Required action:
Report how many lines in the records below hold the word "FIIs". Add nothing to the number.

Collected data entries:
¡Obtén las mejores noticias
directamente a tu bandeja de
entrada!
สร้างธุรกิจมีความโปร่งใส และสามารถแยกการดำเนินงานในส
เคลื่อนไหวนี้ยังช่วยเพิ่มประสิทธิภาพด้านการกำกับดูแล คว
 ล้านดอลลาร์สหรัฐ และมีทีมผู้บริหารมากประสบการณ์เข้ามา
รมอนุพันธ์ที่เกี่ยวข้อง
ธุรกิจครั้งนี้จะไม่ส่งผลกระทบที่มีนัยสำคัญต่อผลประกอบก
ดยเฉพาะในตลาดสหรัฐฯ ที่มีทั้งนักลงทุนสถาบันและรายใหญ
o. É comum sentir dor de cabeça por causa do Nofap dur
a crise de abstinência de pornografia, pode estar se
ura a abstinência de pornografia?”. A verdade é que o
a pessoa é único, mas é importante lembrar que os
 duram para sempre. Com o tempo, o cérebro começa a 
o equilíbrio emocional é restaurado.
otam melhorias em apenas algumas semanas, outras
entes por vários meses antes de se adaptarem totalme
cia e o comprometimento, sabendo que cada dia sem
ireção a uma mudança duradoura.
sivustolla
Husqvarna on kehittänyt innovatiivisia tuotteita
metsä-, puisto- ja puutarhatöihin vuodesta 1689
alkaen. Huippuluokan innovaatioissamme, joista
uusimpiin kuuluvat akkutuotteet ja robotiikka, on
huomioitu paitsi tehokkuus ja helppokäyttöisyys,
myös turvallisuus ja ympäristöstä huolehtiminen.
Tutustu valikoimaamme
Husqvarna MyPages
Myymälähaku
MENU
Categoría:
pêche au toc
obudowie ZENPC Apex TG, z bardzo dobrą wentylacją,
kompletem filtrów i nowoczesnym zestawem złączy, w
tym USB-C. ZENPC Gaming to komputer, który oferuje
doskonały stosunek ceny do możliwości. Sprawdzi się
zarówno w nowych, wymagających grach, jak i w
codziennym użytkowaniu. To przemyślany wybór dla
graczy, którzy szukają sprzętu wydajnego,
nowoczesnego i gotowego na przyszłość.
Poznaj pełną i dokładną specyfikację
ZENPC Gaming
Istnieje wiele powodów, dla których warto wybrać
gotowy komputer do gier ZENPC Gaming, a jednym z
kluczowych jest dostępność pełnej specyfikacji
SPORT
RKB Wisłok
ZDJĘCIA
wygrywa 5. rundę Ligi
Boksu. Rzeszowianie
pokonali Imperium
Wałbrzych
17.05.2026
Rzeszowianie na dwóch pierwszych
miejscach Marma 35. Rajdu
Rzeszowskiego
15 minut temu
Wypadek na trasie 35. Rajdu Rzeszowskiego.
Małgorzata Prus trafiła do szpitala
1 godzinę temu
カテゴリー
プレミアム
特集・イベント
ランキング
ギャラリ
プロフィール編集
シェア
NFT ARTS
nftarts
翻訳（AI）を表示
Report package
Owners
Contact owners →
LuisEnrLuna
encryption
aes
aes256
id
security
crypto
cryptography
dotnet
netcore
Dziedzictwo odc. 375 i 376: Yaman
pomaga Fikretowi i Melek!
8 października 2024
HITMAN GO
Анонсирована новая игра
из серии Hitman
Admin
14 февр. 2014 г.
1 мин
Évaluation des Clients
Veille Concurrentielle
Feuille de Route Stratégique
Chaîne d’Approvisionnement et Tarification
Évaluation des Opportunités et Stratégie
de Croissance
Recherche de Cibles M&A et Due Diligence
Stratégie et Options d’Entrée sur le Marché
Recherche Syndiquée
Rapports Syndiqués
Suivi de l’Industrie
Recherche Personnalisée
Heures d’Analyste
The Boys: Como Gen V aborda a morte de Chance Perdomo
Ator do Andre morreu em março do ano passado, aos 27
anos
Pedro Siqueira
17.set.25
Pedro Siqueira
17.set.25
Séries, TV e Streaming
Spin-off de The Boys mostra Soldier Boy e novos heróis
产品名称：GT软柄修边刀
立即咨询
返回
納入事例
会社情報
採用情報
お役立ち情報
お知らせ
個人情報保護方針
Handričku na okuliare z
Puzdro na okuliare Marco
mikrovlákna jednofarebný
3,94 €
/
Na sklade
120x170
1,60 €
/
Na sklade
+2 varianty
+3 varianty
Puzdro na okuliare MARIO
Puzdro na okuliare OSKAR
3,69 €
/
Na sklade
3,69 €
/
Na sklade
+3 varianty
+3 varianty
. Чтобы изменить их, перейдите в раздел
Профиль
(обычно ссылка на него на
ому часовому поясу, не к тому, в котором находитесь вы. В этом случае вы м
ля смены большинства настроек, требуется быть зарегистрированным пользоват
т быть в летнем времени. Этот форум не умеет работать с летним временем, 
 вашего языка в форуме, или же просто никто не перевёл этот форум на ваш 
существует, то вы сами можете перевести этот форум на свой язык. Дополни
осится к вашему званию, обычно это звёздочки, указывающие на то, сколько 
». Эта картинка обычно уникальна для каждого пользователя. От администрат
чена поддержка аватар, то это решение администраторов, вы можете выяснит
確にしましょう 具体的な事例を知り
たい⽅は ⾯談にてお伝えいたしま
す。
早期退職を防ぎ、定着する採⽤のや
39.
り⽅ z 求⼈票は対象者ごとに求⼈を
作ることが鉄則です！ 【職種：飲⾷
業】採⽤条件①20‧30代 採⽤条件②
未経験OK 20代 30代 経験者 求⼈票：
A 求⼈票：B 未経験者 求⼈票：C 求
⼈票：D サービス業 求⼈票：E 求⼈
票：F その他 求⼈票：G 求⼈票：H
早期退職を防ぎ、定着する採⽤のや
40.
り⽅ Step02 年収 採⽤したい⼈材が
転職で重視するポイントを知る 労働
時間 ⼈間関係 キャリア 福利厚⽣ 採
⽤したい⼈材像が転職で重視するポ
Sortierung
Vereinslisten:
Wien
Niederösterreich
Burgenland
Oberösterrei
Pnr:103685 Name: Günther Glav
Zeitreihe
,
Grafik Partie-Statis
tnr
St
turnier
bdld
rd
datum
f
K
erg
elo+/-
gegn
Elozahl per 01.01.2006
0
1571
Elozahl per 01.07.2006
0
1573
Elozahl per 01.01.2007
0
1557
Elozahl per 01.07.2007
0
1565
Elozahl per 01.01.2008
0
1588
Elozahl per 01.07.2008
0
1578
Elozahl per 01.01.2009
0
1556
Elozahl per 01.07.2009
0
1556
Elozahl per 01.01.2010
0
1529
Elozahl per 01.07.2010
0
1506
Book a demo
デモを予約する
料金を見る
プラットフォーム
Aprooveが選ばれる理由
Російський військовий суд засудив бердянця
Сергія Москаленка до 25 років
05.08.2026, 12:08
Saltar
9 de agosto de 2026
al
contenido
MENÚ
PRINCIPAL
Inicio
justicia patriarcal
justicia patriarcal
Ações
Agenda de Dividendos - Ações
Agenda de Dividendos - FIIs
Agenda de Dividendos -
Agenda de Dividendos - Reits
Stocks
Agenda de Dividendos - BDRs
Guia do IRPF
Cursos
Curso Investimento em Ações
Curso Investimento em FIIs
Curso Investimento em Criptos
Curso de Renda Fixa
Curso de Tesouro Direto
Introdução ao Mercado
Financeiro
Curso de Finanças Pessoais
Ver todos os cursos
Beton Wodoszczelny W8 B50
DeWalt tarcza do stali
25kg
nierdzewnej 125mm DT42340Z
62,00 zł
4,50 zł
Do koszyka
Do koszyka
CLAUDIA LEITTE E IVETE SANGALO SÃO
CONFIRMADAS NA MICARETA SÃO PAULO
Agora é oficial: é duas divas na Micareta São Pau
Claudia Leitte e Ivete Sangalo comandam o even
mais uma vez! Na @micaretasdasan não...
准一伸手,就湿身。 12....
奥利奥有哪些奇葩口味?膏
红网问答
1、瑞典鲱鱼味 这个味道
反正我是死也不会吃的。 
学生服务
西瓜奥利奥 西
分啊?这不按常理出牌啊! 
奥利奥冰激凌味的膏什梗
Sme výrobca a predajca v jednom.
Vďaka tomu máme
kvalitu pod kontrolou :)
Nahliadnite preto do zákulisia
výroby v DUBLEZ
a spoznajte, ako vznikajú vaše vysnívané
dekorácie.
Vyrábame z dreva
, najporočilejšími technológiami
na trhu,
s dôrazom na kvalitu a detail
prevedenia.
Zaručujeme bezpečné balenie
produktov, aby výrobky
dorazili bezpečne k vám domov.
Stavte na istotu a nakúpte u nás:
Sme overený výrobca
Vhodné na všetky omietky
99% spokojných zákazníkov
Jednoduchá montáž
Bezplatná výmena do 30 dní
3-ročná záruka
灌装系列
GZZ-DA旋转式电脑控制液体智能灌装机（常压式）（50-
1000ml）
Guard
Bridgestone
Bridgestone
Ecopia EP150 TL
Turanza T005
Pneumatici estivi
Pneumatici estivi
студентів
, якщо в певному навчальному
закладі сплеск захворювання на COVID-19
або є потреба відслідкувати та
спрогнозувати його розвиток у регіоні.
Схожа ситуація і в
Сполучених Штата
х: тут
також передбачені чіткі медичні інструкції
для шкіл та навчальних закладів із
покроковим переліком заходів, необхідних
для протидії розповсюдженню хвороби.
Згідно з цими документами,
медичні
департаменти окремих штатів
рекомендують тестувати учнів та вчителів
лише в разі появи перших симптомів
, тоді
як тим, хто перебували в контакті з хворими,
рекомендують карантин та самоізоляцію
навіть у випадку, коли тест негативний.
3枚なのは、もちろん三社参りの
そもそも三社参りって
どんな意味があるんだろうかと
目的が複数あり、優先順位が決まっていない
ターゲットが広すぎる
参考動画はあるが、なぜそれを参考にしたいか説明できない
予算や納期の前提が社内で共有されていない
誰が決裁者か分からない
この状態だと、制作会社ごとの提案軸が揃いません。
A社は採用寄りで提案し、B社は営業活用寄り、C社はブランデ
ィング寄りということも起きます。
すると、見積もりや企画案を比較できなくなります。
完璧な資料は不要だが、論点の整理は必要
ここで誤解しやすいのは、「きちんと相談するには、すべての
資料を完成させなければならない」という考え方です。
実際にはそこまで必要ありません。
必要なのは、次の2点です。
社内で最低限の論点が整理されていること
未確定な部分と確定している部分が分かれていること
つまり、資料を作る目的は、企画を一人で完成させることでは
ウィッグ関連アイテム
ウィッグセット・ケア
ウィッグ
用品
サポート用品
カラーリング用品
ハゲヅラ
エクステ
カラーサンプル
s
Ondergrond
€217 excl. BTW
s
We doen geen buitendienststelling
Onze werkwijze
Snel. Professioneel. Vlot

Response below:
2